CONSIGNE 1:
Résumez en deux phrases le texte sur les acouphènes.
CONSIGNE 2:
D'après le texte sur les acouphènes, quelle part des acouphéniques a un déficit auditif ?

---------- TEXTE ÉTUDIÉ

Dr Martine Ohresser

Dr Martine Ohresser

Les enseignants sont-ils particulièrement exposés aux acouphènes, comme l’indiquent certaines études ?

Non, les enseignants ne sont pas les plus à plaindre en matière de traumatismes sonores. Ils peuvent être exposés aux cris des enfants ou aux sonneries qui marquent la fin des cours, mais l’intensité reste de courte durée. Les salariés de l’industrie, les chasseurs et les amateurs de musique amplifiée sont beaucoup plus exposés. En revanche, les enseignants sont une population souvent stressée, ce qui joue un rôle important. Les acouphènes sont un symptôme chronique le plus souvent lié à une atteinte des cellules sensorielles de l’oreille interne. Le stress renforce les acouphènes qui sont subjectifs et l’importance de la gène dépend de la perception que va en donner le cerveau.

Quelle est précisément l’origine des acouphènes ?

Dans la majorité des cas, c’est une baisse d’audition. 90% des acouphéniques ont un déficit auditif, et l’acouphène correspond à la zone de déficit. Cette baisse d’audition peut parfois être très ancienne, 10, 15 ans, voire plus et un jour c’est à l’occasion d’un choc émotionnel que l’acouphène va apparaître. Le cerveau, qui jusque là l’éliminait, ne fait plus ce travail de tri en raison du stress. C’est dans de telles circonstances que le cerveau risque de se fixer sur l’acouphène. Le risque d’avoir des acouphènes augmente jusqu’à 60 ans puis se stabilise. Un enfant peut très bien avoir un acouphène : simplement, il ne va pas forcément s’en plaindre. Probablement parce que son système émotionnel n’étant pas assez mature, son cerveau ne va pas se focaliser dessus.

L’apparition d’acouphènes est-elle toujours suivie d’hyperacousie ?

--------------------
---------- DONNÉES À EXAMINER

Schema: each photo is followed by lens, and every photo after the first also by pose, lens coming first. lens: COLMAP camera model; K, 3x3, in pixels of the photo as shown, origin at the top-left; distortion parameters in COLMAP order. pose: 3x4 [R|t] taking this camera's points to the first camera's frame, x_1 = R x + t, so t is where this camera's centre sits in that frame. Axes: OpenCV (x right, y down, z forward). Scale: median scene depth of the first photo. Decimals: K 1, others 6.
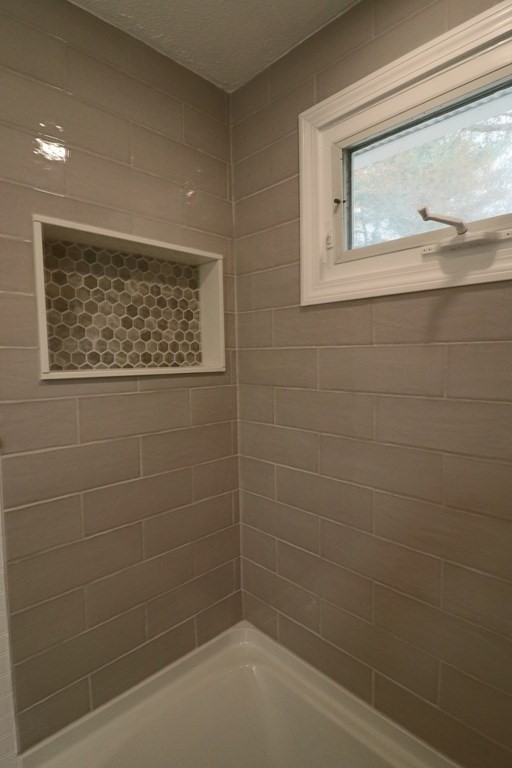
lens RADIAL K [[395.7, 0, 257.5], [0, 395.7, 381.2], [0, 0, 1]] dist [-0.006993, -0.003151]
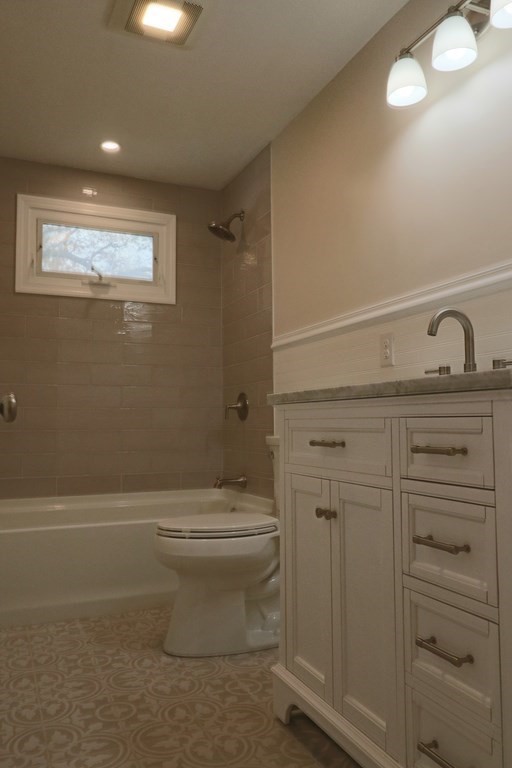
lens RADIAL K [[586.4, 0, 257.3], [0, 586.4, 382.4], [0, 0, 1]] dist [0.009037, 0.002047]
pose [[0.343638, 0.071917, 0.936344, -2.478117], [0.059901, 0.993354, -0.098280, 0.689757], [-0.937190, 0.089861, 0.337047, -1.146781]]
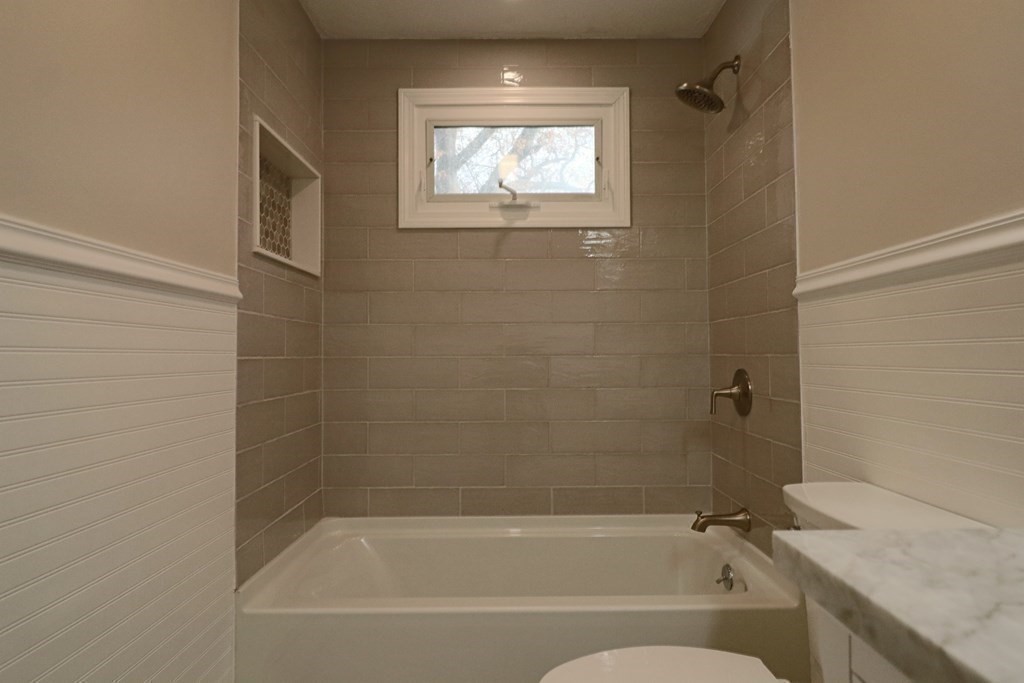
lens RADIAL K [[614.8, 0, 515.1], [0, 614.8, 342.4], [0, 0, 1]] dist [-0.019459, 0.000216]
pose [[0.687600, 0.024654, 0.725671, -1.328496], [0.044578, 0.996105, -0.076081, 0.438190], [-0.724720, 0.084662, 0.683823, -0.777846]]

--------------------

RÉPONSE ATTENDUE 1:
Les enseignants ne sont pas les plus exposés aux traumatismes sonores, mais ils sont souvent stressés, et le stress renforce les acouphènes, un symptôme chronique le plus souvent lié à une atteinte des cellules sensorielles de l'oreille interne. Dans la majorité des cas, les acouphènes viennent d'une baisse d'audition, parfois très ancienne, et apparaissent à l'occasion d'un choc émotionnel, lorsque le cerveau, en raison du stress, cesse de les éliminer.

RÉPONSE ATTENDUE 2:
90 % des acouphéniques ont un déficit auditif.